What is crypto mugging and how it affects your cryptocurrencies?


When it comes to creating new ways to steal, criminals never run out of ideas. This spring, your cryptocurrencies will be the target of a new type of attack in the City of London.

The cybercriminals are currently fighting, according to various police papers obtained exclusively by the British publication The Guardian. Several victims had their mobile phones taken before realising that the crooks had stolen large quantities of money from their cryptocurrency wallets using this method.
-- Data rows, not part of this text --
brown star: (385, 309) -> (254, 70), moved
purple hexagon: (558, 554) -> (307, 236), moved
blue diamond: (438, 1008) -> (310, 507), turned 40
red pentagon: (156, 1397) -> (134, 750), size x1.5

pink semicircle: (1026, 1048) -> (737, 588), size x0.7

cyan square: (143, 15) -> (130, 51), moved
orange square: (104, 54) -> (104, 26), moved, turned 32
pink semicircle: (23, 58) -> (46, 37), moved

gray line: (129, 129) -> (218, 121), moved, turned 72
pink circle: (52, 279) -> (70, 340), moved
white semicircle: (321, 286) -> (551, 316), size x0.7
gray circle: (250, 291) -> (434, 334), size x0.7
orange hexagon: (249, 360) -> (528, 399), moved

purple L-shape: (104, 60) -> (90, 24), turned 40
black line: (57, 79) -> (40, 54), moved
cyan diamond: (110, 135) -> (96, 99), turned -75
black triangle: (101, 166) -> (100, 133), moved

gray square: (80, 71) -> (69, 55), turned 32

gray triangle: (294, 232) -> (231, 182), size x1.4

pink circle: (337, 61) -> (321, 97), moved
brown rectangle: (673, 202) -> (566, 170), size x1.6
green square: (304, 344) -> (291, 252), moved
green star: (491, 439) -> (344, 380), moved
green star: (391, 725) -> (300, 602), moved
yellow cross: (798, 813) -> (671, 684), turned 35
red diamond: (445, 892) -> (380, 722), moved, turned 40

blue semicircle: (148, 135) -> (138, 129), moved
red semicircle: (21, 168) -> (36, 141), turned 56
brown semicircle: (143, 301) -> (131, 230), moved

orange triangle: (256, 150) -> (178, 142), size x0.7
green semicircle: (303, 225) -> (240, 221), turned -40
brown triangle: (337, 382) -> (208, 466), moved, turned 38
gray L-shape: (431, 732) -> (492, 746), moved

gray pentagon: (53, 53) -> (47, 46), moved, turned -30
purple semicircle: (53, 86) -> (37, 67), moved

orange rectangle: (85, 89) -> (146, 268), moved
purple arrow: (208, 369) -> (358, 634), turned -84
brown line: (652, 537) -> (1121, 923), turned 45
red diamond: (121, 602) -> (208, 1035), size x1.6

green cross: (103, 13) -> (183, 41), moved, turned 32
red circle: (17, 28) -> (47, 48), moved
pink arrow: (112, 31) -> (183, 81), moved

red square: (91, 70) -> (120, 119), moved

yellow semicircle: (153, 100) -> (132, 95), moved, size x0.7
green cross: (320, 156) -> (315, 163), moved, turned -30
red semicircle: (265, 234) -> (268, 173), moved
A half-physical, half-virtual attack

For example, one victim was assaulted while holding her smartphone to get an Uber. The intruders seized his phone and eventually returned it, but only after taking 5,000 pounds sterling (5,900 euros) in digital currency Ethereum via the Coinbase website (online digital currency wallet and platform cryptocurrency exchange).


A group of people approached another victim and offered to sell him cocaine. He consented to follow them into a narrow alley, where he was shoved against a wall and forced to unlock his smartphone using face recognition. The fraudsters gained access and moved 6,000 pounds (7,000 euros) of ripple virtual currency from his account to theirs.

Some cryptocurrency investors have already been plundered of up to 30,000 pounds (35,000 euros) as a result of this new sort of combined physical and cyber violence.

If I'm robbed and forced to make a wire transfer, the bank can track where the money went and there are several options for reversing the transaction. However, once money is transferred from one bitcoin wallet to another, there is no turning back," says David Gerard, author of Attack on the 50 Foot Blockchain. Thieves are overmotivated by the crime's irreversibility.

Given the nature of cryptocurrencies, and the fact that transactions are recorded and cannot be changed on the blockchain, it is theoretically feasible to track down the stolen money. The police usually do this job for huge quantities of money (several million), but it is more difficult to put up these methods for a significant number of small thefts.

Furthermore, the possibility of crypto-mugging ("violence" in French) is heightened since virtual money is managed differently than actual money. "You wouldn't be wandering down the street with a bundle of 50-pound bills in your hand. The same rationale should apply to crypto assets "Phil Ariss, director of the National Police Cybercrime Program's Cryptocurrency Team, concludes.